Corneille Nangaa et les responsables de la CENI chez Thambwe Mwamba quelques heures avant l’invalidation de certaines candidatures aux élections

Thambwe Mwamba, Corneille Nangaa, Norbert Basengezi Katintima, Jean-Pierre Kalamba Mulumba, lors d'un de leurs rendez-vous habituels dans le bureau du ministre de la Justice, début juin 2018.

Le rendez-vous s’est déroulé dans la journée du vendredi 24 août dans le bureau du ministre de la Justice, soit quelques heures à peine avant que la CENI n’invalident plusieurs candidatures à l’élection présidentielle et aux législatives.

Depuis quelques semaines, quatre hommes ont pris l’habitude de se réunir plusieurs fois par mois et toujours au même endroit, dans le bureau du ministre de la Justice. Outre Thambwe Mwamba, se retrouvent ainsi autour d’une table Corneille Nangaa, le président de la CENI, Norbert Basengezi Katintima, son vice-président, ainsi que Jean-Pierre Kalamba Mulumba, qui en est le rapporteur.

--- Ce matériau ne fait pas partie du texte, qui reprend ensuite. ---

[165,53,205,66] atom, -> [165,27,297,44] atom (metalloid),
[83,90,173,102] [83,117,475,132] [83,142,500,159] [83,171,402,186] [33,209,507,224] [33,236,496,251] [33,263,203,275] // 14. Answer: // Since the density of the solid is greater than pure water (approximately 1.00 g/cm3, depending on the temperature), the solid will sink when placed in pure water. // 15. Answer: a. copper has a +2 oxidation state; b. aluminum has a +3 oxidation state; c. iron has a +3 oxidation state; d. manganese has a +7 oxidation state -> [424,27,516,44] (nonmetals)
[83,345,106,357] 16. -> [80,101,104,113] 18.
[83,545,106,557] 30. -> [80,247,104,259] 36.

A chaque fois, les quatre hommes devisent, documents à la main, sur les candidatures à l’élection présidentielle et aux élections législatives. Il s’agit de s’assurer que certains candidats seront bien écartés et que, pour chaque invalidation, un motif juridique, fut-il tiré par les cheveux, puisse être avancé en guise de justification. Ce jour-là, le rendez-vous habituel entre les quatre protagonistes est particulièrement important. Il s’agit de mettre la touche finale à la liste.

Quelques heures plus tard, dans la nuit du vendredi au samedi 25 août, la CENI invalidera 6 candidatures sur les 25 déposées pour l’élection présidentielle, dont celle de Jean-Pierre Bemba, ainsi que 282 des 15 505 candidatures déposées au total en vue des élections législatives (dont celles de nombreux opposants).

Cette scène, qui s’est répétée à une dizaine de reprises en l’espace de quelques semaines, ne fait en réalité que confirmer ce que tout le monde sait et dit déjà, à savoir l’inféodation totale de la CENI, censée être indépendante, au pouvoir politique. Le processus électoral en RDC est décidément bien mal parti.